Characters That Don't Change: Verne's Adventurers

It is a given in classical narration that the main characters will undergo some type of change. They will grow and develop and rejoice or despair and sink into disillusionment. They are occupants of Dante's circles, products of what they strove to become in the mortal realm. 

I more or less agree with the need for characters to change. 

There are, however, characters who remain entirely what the author established them to be. Verne's characters fall into this category. 

I write elsewhere how Jules Verne and H.G. Wells represent the two sides of the sci-fi genre. Verne belongs to the older side which focused on the world and discoveries around the characters. Wells, a decade after Verne's Journey, uses a modern approach with War of the Worlds, not only through first-person narration but through a detailed examination of the narrator's emotional state. 

When Verne is put to film, however, the need for character change quite literally enters the picture. The Brendan Fraser version of Journey to the Center of the Earth provides a character searching for his parents and then having to deal with their loss. The 1959 version provides a villain and a romance as the main character, Lindenbrook played by James Mason, becomes more and more disheveled. 

Nearly every 20,000 Leagues' version stresses the choice Aronnax has to make between Ned and Nemo; in fairness to Verne, that choice is given space within the book; it just isn't as important as all the *wow* stuff Nemo drives his submarine through and around. 

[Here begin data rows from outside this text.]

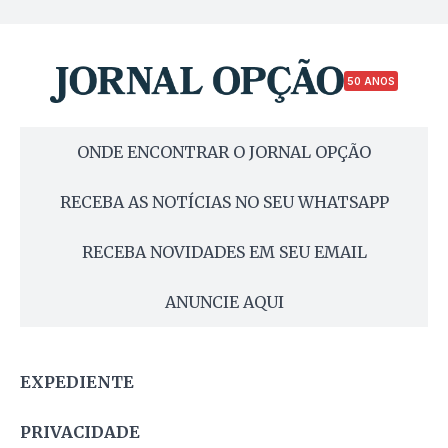
50 ANOS
ONDE ENCONTRAR O JORNAL OPÇÃO
RECEBA AS NOTÍCIAS NO SEU WHATSAPP
RECEBA NOVIDADES EM SEU EMAIL
ANUNCIE AQUI
EXPEDIENTE
PRIVACIDADE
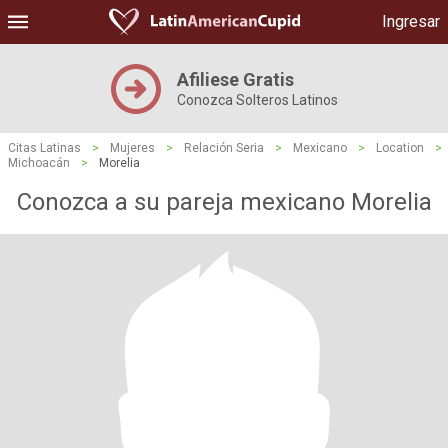
Ingresar
Afiliese Gratis
Conozca Solteros Latinos
Citas Latinas
>
Mujeres
>
Relación Seria
>
Mexicano
>
Location
>
Michoacán
>
Morelia
Conozca a su pareja mexicano Morelia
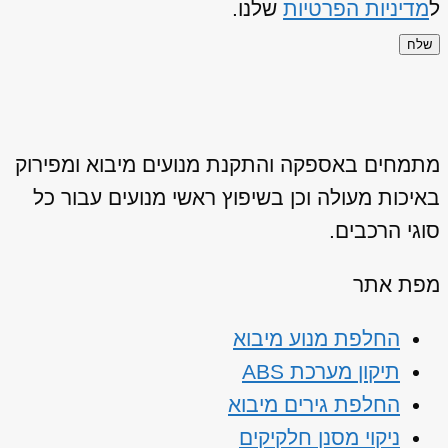
ל
מדיניות הפרטיות
שלנו.
שלח
מתמחים באספקה והתקנת מנועים מיבוא ומפירוק
באיכות מעולה וכן בשיפוץ ראשי מנועים עבור כל
סוגי הרכבים.
מפת אתר
החלפת מנוע מיבוא
תיקון מערכת ABS
החלפת גירים מיבוא
ניקוי מסנן חלקיקים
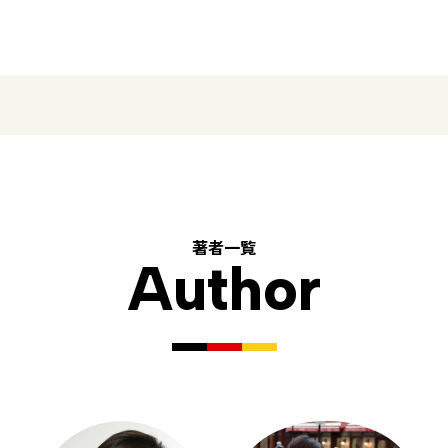
著者一覧
Author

The differences indicate several points: 

(1) film goers are products of a modern age that wants character development; we want more than simply a series of images or visual extravaganzas; 

(2) a liking for extravaganza lingers, however; a film that introduces us to an amazing world goes a long way to satisfying our desires--Jackson's Tolkien's films are some of the few I went to the theater to watch (rather than waiting for the DVDs) since I wanted to SEE big Middle-Earth; 

(3) nevertheless, a film requires story in a way that a book does not; I suggest one reason the book does not is not because people don't want characters to grow and change but because reading between the lines enables readers to identify characters with stories and personalities beyond what shows up on the page. 

Static characters have their place. But generally speaking, current writers need to know how to give weaknesses to characters over which the characters will stumble or conquer. Classic literature requires that writing skill.